*Lista de actividades*
1) Actualiza la reseña de la película desde "La primera parte" hasta "de hechos violentos.", cambiando "muñequitos de tela" por "muñecos de trapo".
2) Escribe cómo sigue la reseña de la película después de su última oración.

*Fragmento del texto*
La primera parte de la película es bastante rara. La relación entre estos tres personajes no se condice con el clima de aparente armonía que se respira en la casa. En su celda de lujo, Vera practica posturas de yoga y elabora muñequitos de tela que copia de la obra de la artista Louise Bourgeois; mientras Ledgard la admira fascinado desde fuera, a través de varias pantallas que reproducen las imágenes de una cámara de vigilancia. Al principio es difícil entender qué pasa; con un tono frío y distanciado, la película muestra apenas la punta del iceberg, y abre cada vez más interrogantes. Pero de repente irrumpe Zeca, un extraño personaje que confunde a Vera con la esposa muerta de Ledgard y dispara una sucesión de hechos violentos.
A partir de allí, varios flashbacks servirán para develar la oscura y rebuscada trama que une a los personajes, con varias vueltas de tuerca tan sorprendentes como perturbadoras. No conviene contar demasiado porque parte del atractivo de la película reside en cómo el espectador va uniendo las piezas de ese rompecabezas narrativo, y vale la pena verla. Pero sí se puede decir que se trata de una historia de pasión, venganza y abuso de poder; todos temas frecuentes en la obra de Almodóvar. La diferencia en este caso es el tono de terror psicológico, que domina casi todo el relato. En varias entrevistas a medios extranjeros, el director español contó que en un primer momento había pensado hacer un film mudo en blanco y negro, inspirado en los films expresionistas de directores alemanes como Fritz Lang o Friedrich Murnau. Pero al final decartó la idea porque era “poco comercial” y utilizó como principal referencia cinematográfica la película francesa Los ojos sin rostro (1960) de Georges Franju, en la que un cirujano plástico enloquecido secuestra chicas para arrancarles la piel y utilizarla para reconstruir el rostro de su hija, desfigurado por un accidente del que él se siente responsable.

*Datos del ejercicio*
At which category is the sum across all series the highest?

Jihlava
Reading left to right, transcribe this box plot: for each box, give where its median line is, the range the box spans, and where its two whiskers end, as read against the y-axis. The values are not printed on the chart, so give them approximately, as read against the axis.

*Respuestas*
1)
La primera parte de la película es bastante rara. La relación entre estos tres personajes no se condice con el clima de aparente armonía que se respira en la casa. En su celda de lujo, Vera practica posturas de yoga y elabora muñecos de trapo que copia de la obra de la artista Louise Bourgeois; mientras Ledgard la admira fascinado desde fuera, a través de varias pantallas que reproducen las imágenes de una cámara de vigilancia. Al principio es difícil entender qué pasa; con un tono frío y distanciado, la película muestra apenas la punta del iceberg, y abre cada vez más interrogantes. Pero de repente irrumpe Zeca, un extraño personaje que confunde a Vera con la esposa muerta de Ledgard y dispara una sucesión de hechos violentos.

2)
En La piel que habito, el terror y la violencia no se traducen en imágenes sangrientas. De hecho, casi no hay sangre: la película es fría y aséptica como todo el imaginario visual asociado a la medicina moderna, a la que los pacientes se entregan dóciles. Y eso refuerza todavía más el terror, la sensación de estar ante algo verdaderamente siniestro. Porque acá los avances científicos -que parecen de ciencia ficción pero se acercan mucho a la realidad- se utilizan para castigar al otro, para ejercer sobre él un poder absoluto y pulverizar su identidad. Pero esa violencia también puede ser una trampa para quien la ejerce. Y en cierta forma de eso se trata la película, de la posibilidad de resistir y preservar la identidad, pero también de quedar atrapado en en el propio laberinto.